OK, so I ported my canvas2D code over to WebGL (using the canvas2D as a texture). CPU usage went down from 60% to 5%, but then as I started adding more UI features back in, the CPU usage was going up quite fast. But I no longer suspect the animation loop, and that's why I posted back.

I was also thinking for a time that the overhead on wasm/js bridge was too high, but I am pretty sure that is also not the problem here. I think actually I am seeing fill rate limitations. Pretty sure firefox is using a hardware surface for rendering, and the GPU should handle this "Radeon Pro 460 4096 MB". So my latest theory is that this is a bug in macos, since I see WindowServer CPU usage starting to spike. I found a couple threads talking about a possible bug in scaled 4K support... Anyway, I just wanted to post back some details in case someone else goes down this route. Fell free to close this topic.

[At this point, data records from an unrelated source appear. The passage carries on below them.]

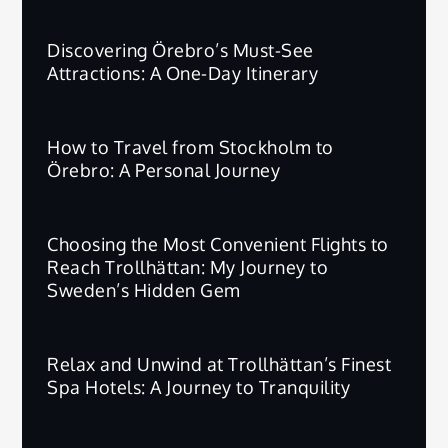
Discovering Örebro’s Must-See
Attractions: A One-Day Itinerary
How to Travel from Stockholm to
Örebro: A Personal Journey
Choosing the Most Convenient Flights to
Reach Trollhättan: My Journey to
Sweden’s Hidden Gem
Relax and Unwind at Trollhättan’s Finest
Spa Hotels: A Journey to Tranquility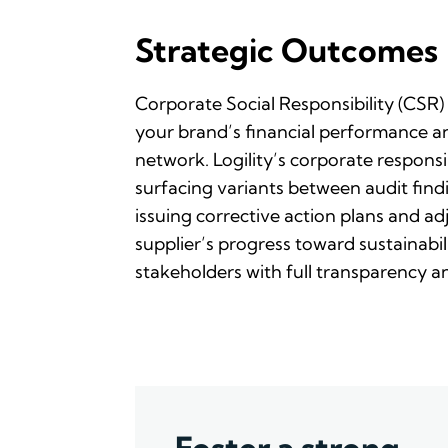
Strategic Outcomes
Corporate Social Responsibility (CSR) 
your brand’s financial performance an
network. Logility’s corporate responsib
surfacing variants between audit findi
issuing corrective action plans and ad
supplier’s progress toward sustainabili
stakeholders with full transparency a
Foster a strong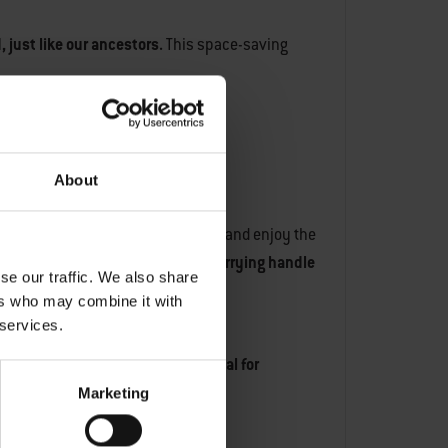
, just like our ancestors.
This space-saving
About
ival or on a patio, you can sit back and enjoy the
nywhere else.
The compact size, carrying handle
se our traffic. We also share
ers who may combine it with
 services.
ransport and compact model is ideal for
Marketing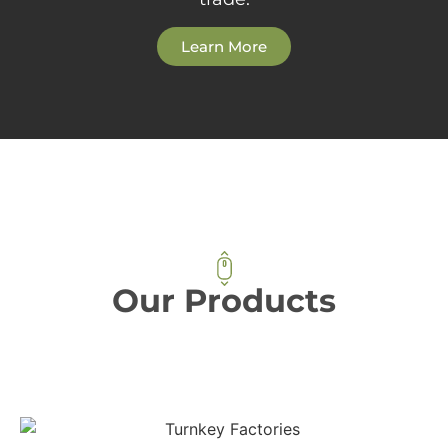
Learn More
Our Products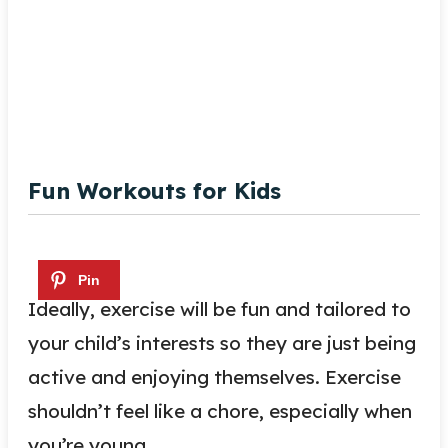
Fun Workouts for Kids
Ideally, exercise will be fun and tailored to
your child’s interests so they are just being
active and enjoying themselves. Exercise
shouldn’t feel like a chore, especially when
you’re young.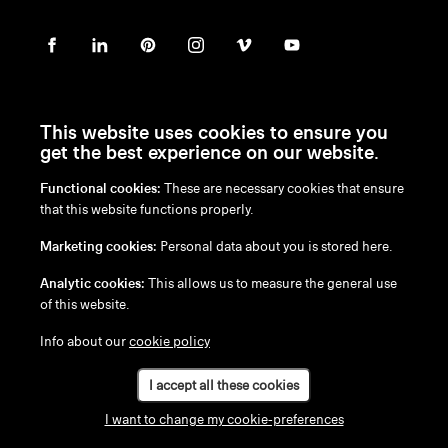
This website uses cookies to ensure you
get the best experience on our website.
Functional cookies:
These are necessary cookies that ensure
en
/
nl
/
fr
/
de
that this website functions properly.
Disclaimer
Marketing cookies:
Personal data about you is stored here.
Privacy Policy
Cookie Policy
Analytic cookies:
This allows us to measure the general use
of this website.
Info about our
cookie policy
I accept all these cookies
I want to change my cookie-preferences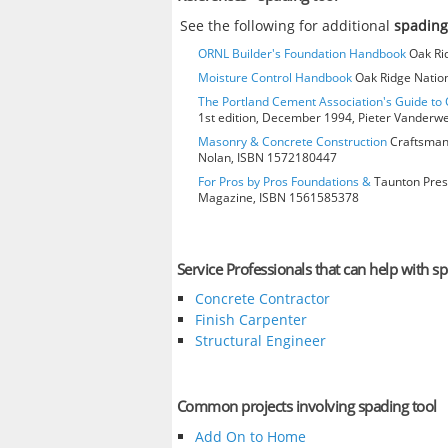
See the following for additional
spading
ORNL Builder's Foundation Handbook
Oak Rid
Moisture Control Handbook
Oak Ridge Nation
The Portland Cement Association's Guide t
1st edition, December 1994, Pieter Vanderw
Masonry & Concrete Construction
Craftsman 
Nolan, ISBN 1572180447
For Pros by Pros Foundations &
Taunton Press
Magazine, ISBN 1561585378
Service Professionals that can help with sp
Concrete Contractor
Finish Carpenter
Structural Engineer
Common projects involving spading tool
Add On to Home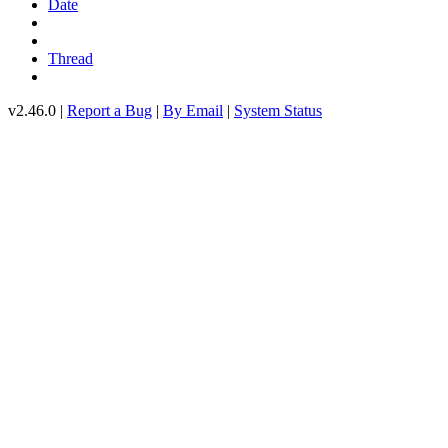
Date
Thread
v2.46.0 |
Report a Bug
|
By Email
|
System Status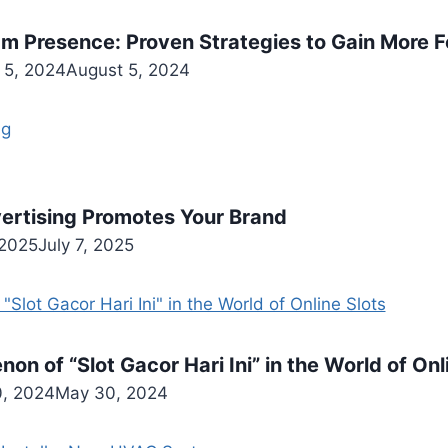
am Presence: Proven Strategies to Gain More F
 5, 2024
August 5, 2024
ertising Promotes Your Brand
 2025
July 7, 2025
n of “Slot Gacor Hari Ini” in the World of Onl
, 2024
May 30, 2024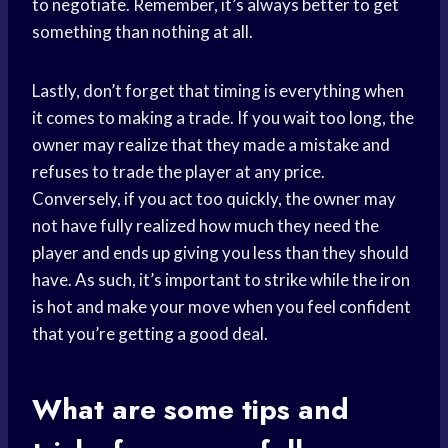
to negotiate. Remember, it’s always better to get
something than nothing at all.
Lastly, don’t forget that timing is everything when
it comes to making a trade. If you wait too long, the
owner may realize that they made a mistake and
refuses to trade the player at any price.
Conversely, if you act too quickly, the owner may
not have fully realized how much they need the
player and ends up giving you less than they should
have. As such, it’s important to strike while the iron
is hot and make your move when you feel confident
that you’re getting a good deal.
What are some tips and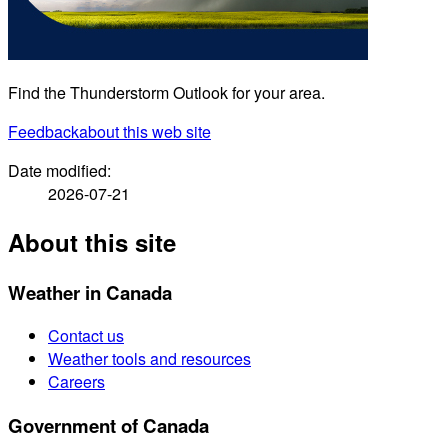
Find the Thunderstorm Outlook for your area.
Feedback
about this web site
Date modified:
2026-07-21
About this site
Weather in Canada
Contact us
Weather tools and resources
Careers
Government of Canada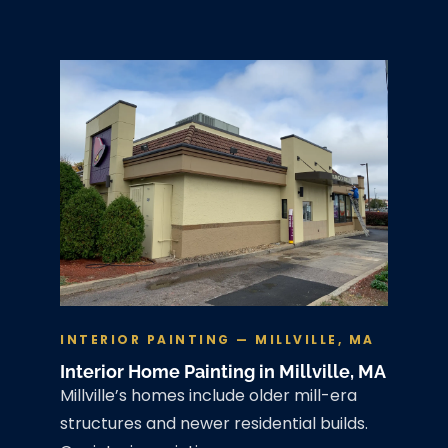
INTERIOR PAINTING — MILLVILLE, MA
Interior Home Painting in Millville, MA
Millville’s homes include older mill-era
structures and newer residential builds.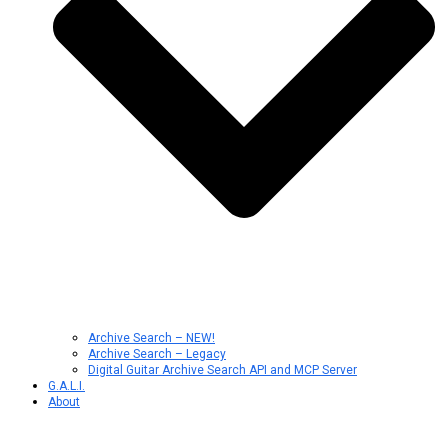
Archive Search – NEW!
Archive Search – Legacy
Digital Guitar Archive Search API and MCP Server
G.A.L.I.
About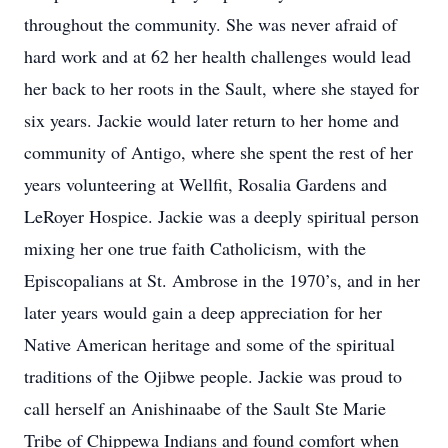
throughout the community. She was never afraid of
hard work and at 62 her health challenges would lead
her back to her roots in the Sault, where she stayed for
six years. Jackie would later return to her home and
community of Antigo, where she spent the rest of her
years volunteering at Wellfit, Rosalia Gardens and
LeRoyer Hospice. Jackie was a deeply spiritual person
mixing her one true faith Catholicism, with the
Episcopalians at St. Ambrose in the 1970’s, and in her
later years would gain a deep appreciation for her
Native American heritage and some of the spiritual
traditions of the Ojibwe people. Jackie was proud to
call herself an Anishinaabe of the Sault Ste Marie
Tribe of Chippewa Indians and found comfort when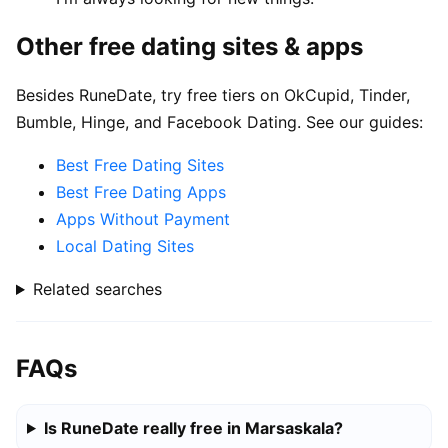
Other free dating sites & apps
Besides RuneDate, try free tiers on OkCupid, Tinder,
Bumble, Hinge, and Facebook Dating. See our guides:
Best Free Dating Sites
Best Free Dating Apps
Apps Without Payment
Local Dating Sites
Related searches
FAQs
Is RuneDate really free in Marsaskala?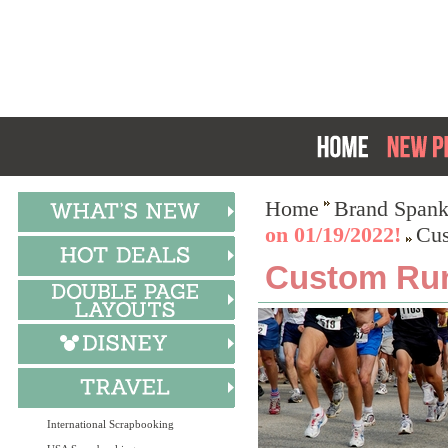
Home
Brand Spank
on 01/19/2022!
Cus
Custom Run
International Scrapbooking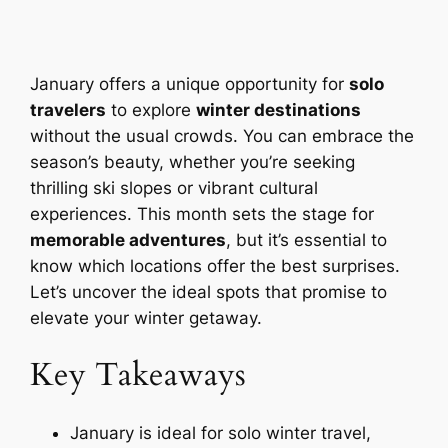
January offers a unique opportunity for
solo
travelers
to explore
winter destinations
without the usual crowds. You can embrace the
season’s beauty, whether you’re seeking
thrilling ski slopes or vibrant cultural
experiences. This month sets the stage for
memorable adventures
, but it’s essential to
know which locations offer the best surprises.
Let’s uncover the ideal spots that promise to
elevate your winter getaway.
Key Takeaways
January is ideal for solo winter travel,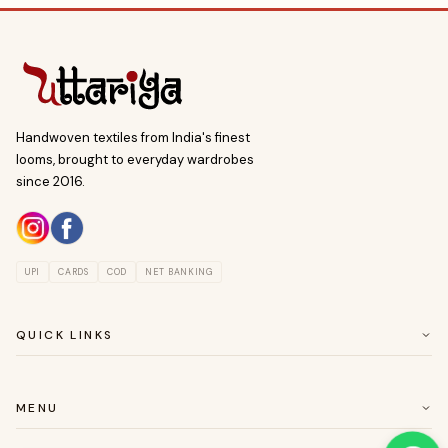
Handwoven textiles from India's finest
looms, brought to everyday wardrobes
since 2016.
UPI
CARDS
COD
NET BANKING
QUICK LINKS
ABOUT US
CUSTOMER SERVICE
MENU
RETURN & EASY EXCHANGE POLICY
SAREES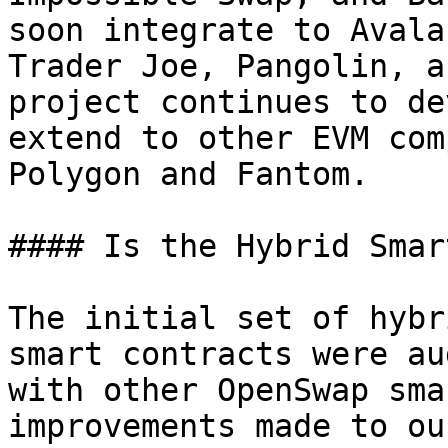
soon integrate to Avala
Trader Joe, Pangolin, a
project continues to de
extend to other EVM com
Polygon and Fantom.

#### Is the Hybrid Smar
The initial set of hybr
smart contracts were au
with other OpenSwap sma
improvements made to ou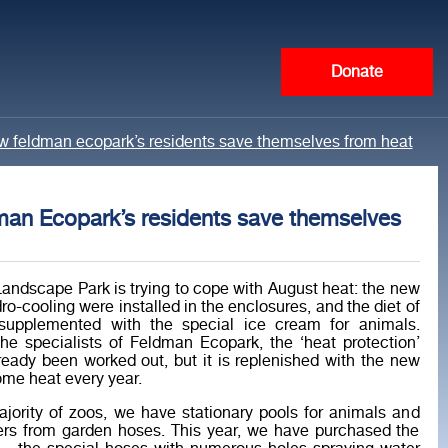
Donate
w feldman ecopark’s residents save themselves from heat
an Ecopark’s residents save themselves
andscape Park is trying to cope with August heat: the new
ro-cooling were installed in the enclosures, and the diet of
supplemented with the special ice cream for animals.
he specialists of Feldman Ecopark, the ‘heat protection’
eady been worked out, but it is replenished with the new
me heat every year.
ajority of zoos, we have stationary pools for animals and
ers from garden hoses. This year, we have purchased the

aykevl commented 3 years ago

It's hard to say exactly what is causing the performance drop. Both Firefox and Chrome have a built-in profiler, which you could try to use (so far I found the Chrome profiler easier to use).

ghost commented 3 years ago

Thanks. I tried with Firefox performance tools, and can see 80% of the time in texImage2D. I am using canvas (2D) to do some drawing, text, and SVG->Image()->'drawImage'. I then use 'texImage2D' with the canvas2D as a source: ie this webgl2 method:

void gl.texImage2D(target, level, internalformat, width, height, border, format, type, HTMLCanvasElement source);

I was expecting a GPU-GPU blit (canvas->texture) using the approach, i.e. fast enough that I should be able to to this on every single frame... That does not seem to be the case. Of course if this is triggering a read-back on a 4K canvas it would explain a lot :) Thanks for the tip, maybe I have to look for an alternative approach.

ghost commented 3 years ago

I just had a thought that it might be pixel format, but I am using RGBA for the texture, and pretty sure canvas is the same.

    gl.TexImage2D(TEXTURE_2D, 0, RGBA, RGBA, UNSIGNED_BYTE, &PixelSource{canvas.canvas})
    gl.TexParameteri(TEXTURE_2D, TEXTURE_MIN_FILTER, LINEAR)
    gl.TexParameteri(TEXTURE_2D, TEXTURE_WRAP_S, CLAMP_TO_EDGE)
    gl.TexParameteri(TEXTURE_2D, TEXTURE_WRAP_T, CLAMP_TO_EDGE)
    gl.TexParameteri(TEXTURE_2D, TEXTURE_MIN_FILTER, NEAREST)
    gl.TexParameteri(TEXTURE_2D, TEXTURE_MAG_FILTER, NEAREST)

Anyway, I also realised this is now more an issue with my understanding of canvas & WebGL, and unrelated to tinygo. So apologies for the noise, and thanks for a great tool!